### Work instruction 1:
Answer these questions from the cancer genetics passage, marking each answer with its letter:
(a) Which enzyme converts mRNA into complementary DNA?
(b) What does the passage call the primary level of gene control?
(c) What are the proteins that bind to DNA regulatory sequences called?
### Work instruction 2:
Reproduce word for word the stretch of the cancer genetics passage from "DNA regulatory sequences do" through "DNA regulatory sequences.".
### Work instruction 3:
Please continue the cancer genetics passage, starting after its last sentence.

Many genes associated with cancer originally were identified using partial DNA libraries, which contain only the DNA sequences transcribed by a particular tissue or type of cell. The starting material in this case is mRNA. For cloning purposes, the enzyme reverse transcriptase can convert mRNA into complementary DNA (cDNA). The number of clones in a cDNA library is much smaller than in a genomic library, because a cDNA library represents only the genes expressed by the tissue of interest and contains exclusively the coding portion of genes. For this particular reason, this technique has become obsolete for organisms whose genome has now been fully sequenced. New advances in PCR chemistry allow for the direct cloning of increasingly larger cDNA fragments with high specificity and low error rates. Highly accurate PCR technology, coupled with the constant evolving generation of genomic sequence maps in humans and models organisms, has expanded exponentially the availability of candidate genes to be tested in cancer biology.

Losing Control of the Genome

Mutations that lead to oncogenic transformation of a cell invariably affect the expression of the cell’s genetic information that specifies functional products—either RNA molecules or proteins used for various cellular functions. The primary level of gene control is the transcription of DNA into RNA. Gene regulation, or the control of RNA synthesis, represents a complex process that itself is a frequent target of neoplastic mutation.

DNA regulatory sequences do not encode a product, and yet without them, a cell could not coordinate the expression of the hundreds of thousands of genes in its nucleus, select only certain genes for expression, and activate or repress them in response to precise internal or external signals. These control centers of the genome contain binding sites for multiple proteins, called transcription factors, which interact to form regulatory networks that control gene transcription. Their function can be altered by signals that induce modifications such as phosphorylation or by interactions with other regulators such as steroid hormones. Many of the cell’s responses to a wide variety of external stimuli, such as neurotransmitters, antigens, cytokines, and growth factors, are mediated through transcription factors binding to DNA regulatory sequences.

Data records
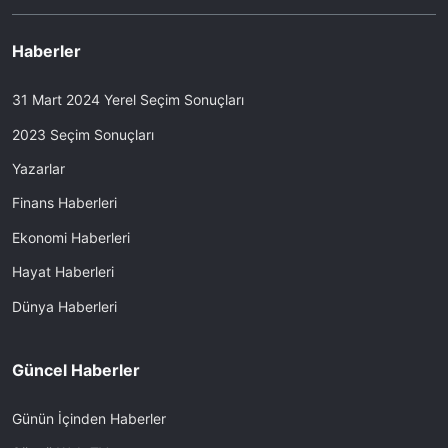
Haberler
31 Mart 2024 Yerel Seçim Sonuçları
2023 Seçim Sonuçları
Yazarlar
Finans Haberleri
Ekonomi Haberleri
Hayat Haberleri
Dünya Haberleri
Güncel Haberler
Günün İçinden Haberler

### Expected output 1:
(a) Reverse transcriptase
(b) The transcription of DNA into RNA
(c) Transcription factors

### Expected output 2:
DNA regulatory sequences do not encode a product, and yet without them, a cell could not coordinate the expression of the hundreds of thousands of genes in its nucleus, select only certain genes for expression, and activate or repress them in response to precise internal or external signals. These control centers of the genome contain binding sites for multiple proteins, called transcription factors, which interact to form regulatory networks that control gene transcription. Their function can be altered by signals that induce modifications such as phosphorylation or by interactions with other regulators such as steroid hormones. Many of the cell’s responses to a wide variety of external stimuli, such as neurotransmitters, antigens, cytokines, and growth factors, are mediated through transcription factors binding to DNA regulatory sequences.

### Expected output 3:
Certain regulatory DNA sequences common to many genes are positioned upstream of the transcription start site (Fig. 1-6). Collectively called the “promoter” of a gene, these proximal sequences constitute binding sites for the RNA polymerase and its numerous cofactors. Whereas the position of the promoter with regard to the transcription start site is relatively inflexible, other DNA regulatory elements, known as enhancers, occur in unpredictable locations, often at a considerable distance from the genes they control. Some transcription factors bind to particular regions of enhancers and drive their associated genes in many types of cells, whereas others, which are active in only a limited variety of cells, maintain a tissue-specific pattern of gene expression. Enhancers often are responsible for the aberrant expression of genes induced by chromosomal translocation-associated specific forms of cancer; for example, a normally quiescent gene promoting cell growth that is dislocated to a position near a strong enhancer may be activated inappropriately, resulting in loss of control of growth.

Enhancers and promoters have been assigned specific roles by means of cell culture assays or in transgenic animals in which putative regulatory DNA sequences are linked to test or “reporter” genes, and they are examined for their ability to activate expression of the reporter gene in response to the appropriate signals. By assessing the effects of deleting, adding, or changing DNA sequences within the regulatory element, the precise nucleotides that are critical for recognition by transcription factors can be determined.